Le journal d’Anne Frank disponible en ligne malgré la bataille de droits

En France, le 1er janvier, le maître de conférence Olivier Ertzscheid et la députée Isabelle Attard ont, comme promis, mis en ligne l’intégralité du journal d’Anne Frank en version originale.
Jusqu’à preuve du contraire, le journal d’Anne Frank, dans sa version originale en néerlandais, est aujourd’hui dans le domaine public. Et, comme promis, la députée du Calvados Isabelle Attard et le maître de conférence et blogueur Olivier Ertzscheid ont mis en ligne le texte malgré l’avis et les menaces du Fonds Anne Frank, bénéficiaire et gestionnaire des droits de l’oeuvre.
Une oeuvre est-elle ou pas dans le domaine public ? La réponse n’est jamais simple puisqu’il n’existe pas de définition positive de ce statut particulier d’une création de l’esprit. En gros, le domaine public s’entend par défaut et concerne tout ce qui n’est plus soumis à des droits d’auteur patrimoniaux. Et les règles qui régissent ces droits et leur extinction sont nombreuses et complexes. Il suffit donc qu’un ayant droit s’appuie sur une lecture particulière de ces textes de loi pour être en mesure de contester le statut de bien commun d’une création. C’est le coeur même de l’affaire qui entoure le célèbre journal.
Bataille de dates
On résume : le maître de conférence et blogueur Olivier Ertzscheid apprend début octobre que le Fonds Anne Frank, bénéficiaire des droits du journal, conteste l’entrée dans le domaine public de l’oeuvre au 1er janvier 2016, soixante-dix ans après la mort de la jeune diariste. Le Fonds s’appuie sur le fait que la première version publiée en 1947 a été retravaillée (coupée surtout) par le père de l’auteure, qui est mort en 1980, ce qui repousserait l’entrée dans le domaine public à soixante-dix ans après la mort de ce dernier, à savoir 2050. Pour la version complète, publiée en 1986, l’institution se réfère à la loi en vigueur à l’époque, à savoir un délai de cinquante ans après la date de parution, 2036 donc.
Olivier Ertzscheid se fend alors d’un texte, « Chère Anne Frank », dans lequel il s’émeut de ce qu’il considère être un abus manifeste. Et il entend le combattre : « Anne, très chère Anne, je t’écris cette lettre pour te demander la permission de ne pas attendre 2050. À la fin de ce message, je mettrai en ligne ton journal. En faisant cela, j’accomplirai un acte illégal.
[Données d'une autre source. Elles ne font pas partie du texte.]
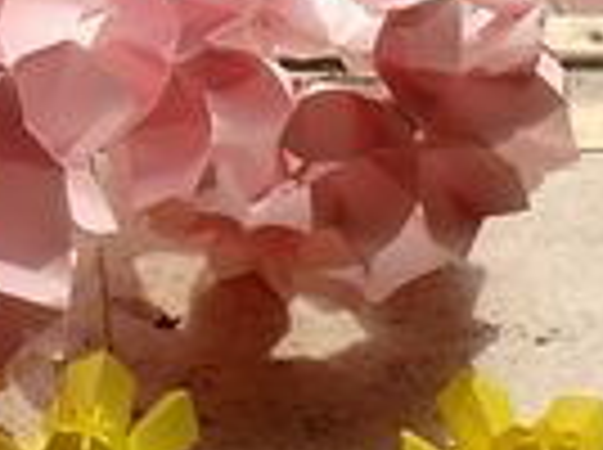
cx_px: -76
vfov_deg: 13.2
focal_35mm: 110
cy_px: -38
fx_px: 1913
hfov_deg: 17.3
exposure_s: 1/500
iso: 125
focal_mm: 3.7
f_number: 3.5
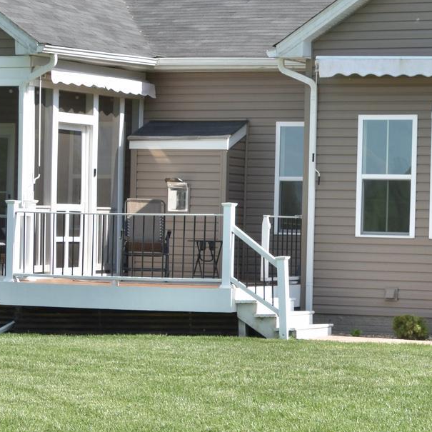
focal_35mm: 138
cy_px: 152
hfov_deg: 12.6
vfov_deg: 12.6
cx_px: 332
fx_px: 1948
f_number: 9
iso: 250
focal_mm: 32
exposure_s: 1/320
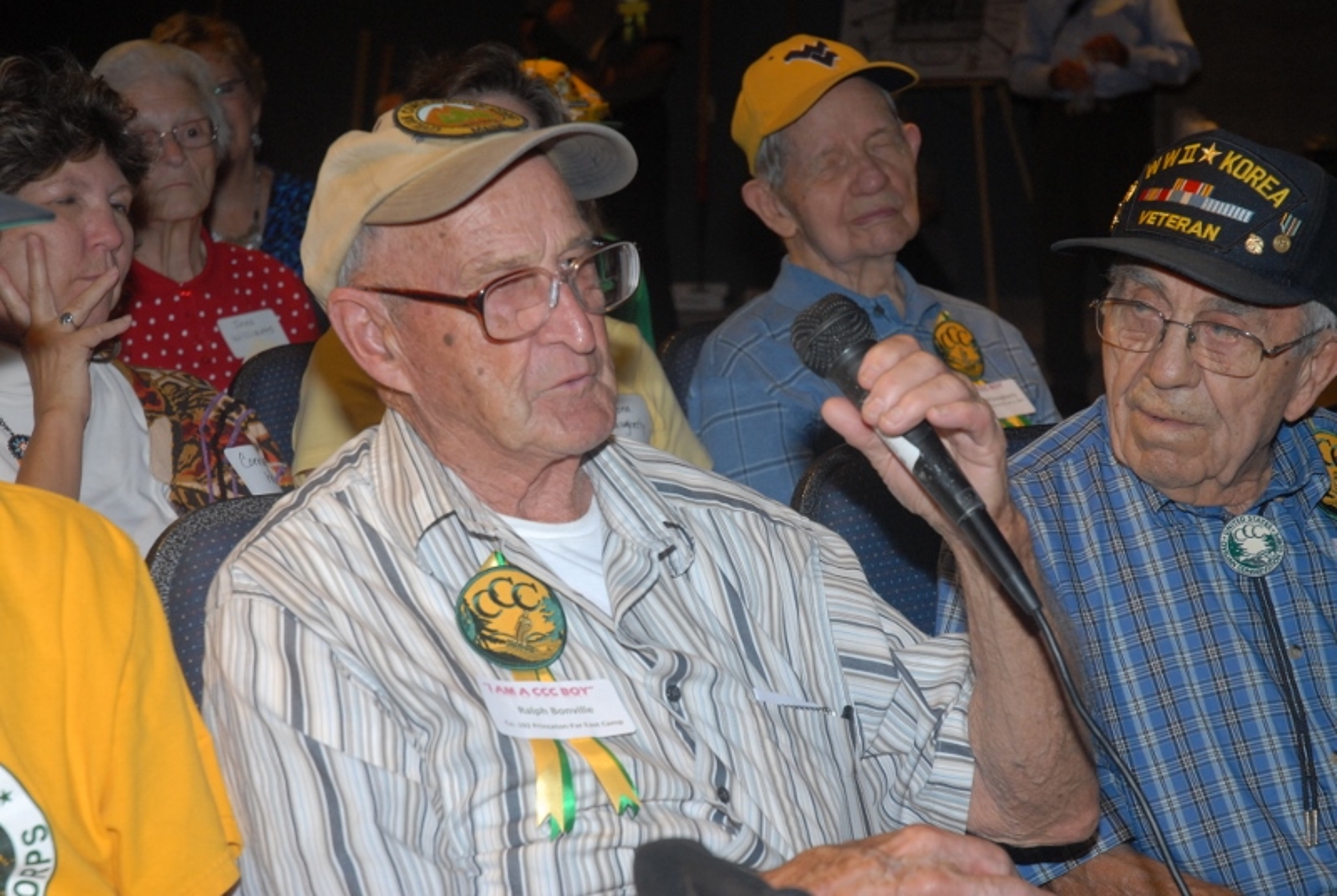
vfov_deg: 16.6
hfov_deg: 24.6
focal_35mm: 82
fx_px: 3068
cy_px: 448
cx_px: 668
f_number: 5.6
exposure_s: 1/60
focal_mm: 55
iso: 400
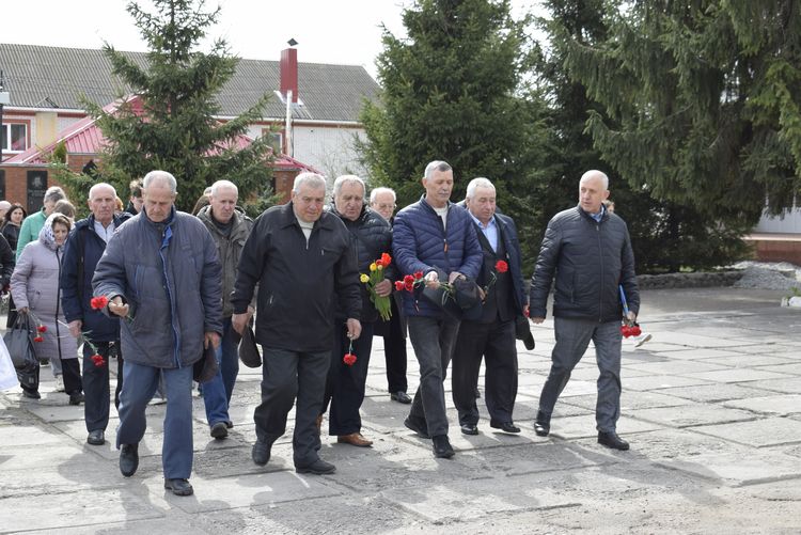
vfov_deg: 23.8
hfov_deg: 35.0
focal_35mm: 57
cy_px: 268
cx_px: 400
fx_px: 1269
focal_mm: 38
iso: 320
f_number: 8
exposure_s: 1/250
Il est probable que “ton” éditeur ou que ceux qui se disent gestionnaires du fonds qui porte ton nom, il est probable qu’ils m’envoient leurs avocats, me somment de retirer ce texte, me condamnent à payer une amende. » Il met en ligne à la suite de son message les textes des deux versions du Journal d’Anne Frank en français.
Un acte qui ne passe pas inaperçu et qui est suivi par de nombreux autres acteurs de la cause des biens communs (Romaine Lubrique, Lionel Maurel, etc.) qui mettent aussi le texte en ligne.
Olivier Ertzscheid retire les textes un mois plus tard à la suite d’un courrier du Livre de poche qui appuie sa demande en se basant sur le droit des traducteurs, mais il confirme qu’il mettra en ligne le texte en version originale le 1er janvier 2016. Même promesse du côté d’Isabelle Attard, qui a soutenu cette initiative depuis le début de l’affaire.
Ce n’est que quelques jours avant la date fatidique, en début de semaine, que le Fonds Anne Frank se décide à sortir de sa réserve et envoie par l’intermédiaire de son avocat des courriers d’intimidation aux deux principaux protagonistes. Peine perdue.
La suite de l’affaire se passera probablement devant un juge qui devra statuer sur la validité des arguments du Fonds, car ceux du camp d’en face ont le mérite de relever de l’évidence : Anne Frank est morte il y a soixante-dix ans, en 1945, dans le camp de Bergen-Belsen, et son oeuvre appartient aujourd’hui à l’humanité entière.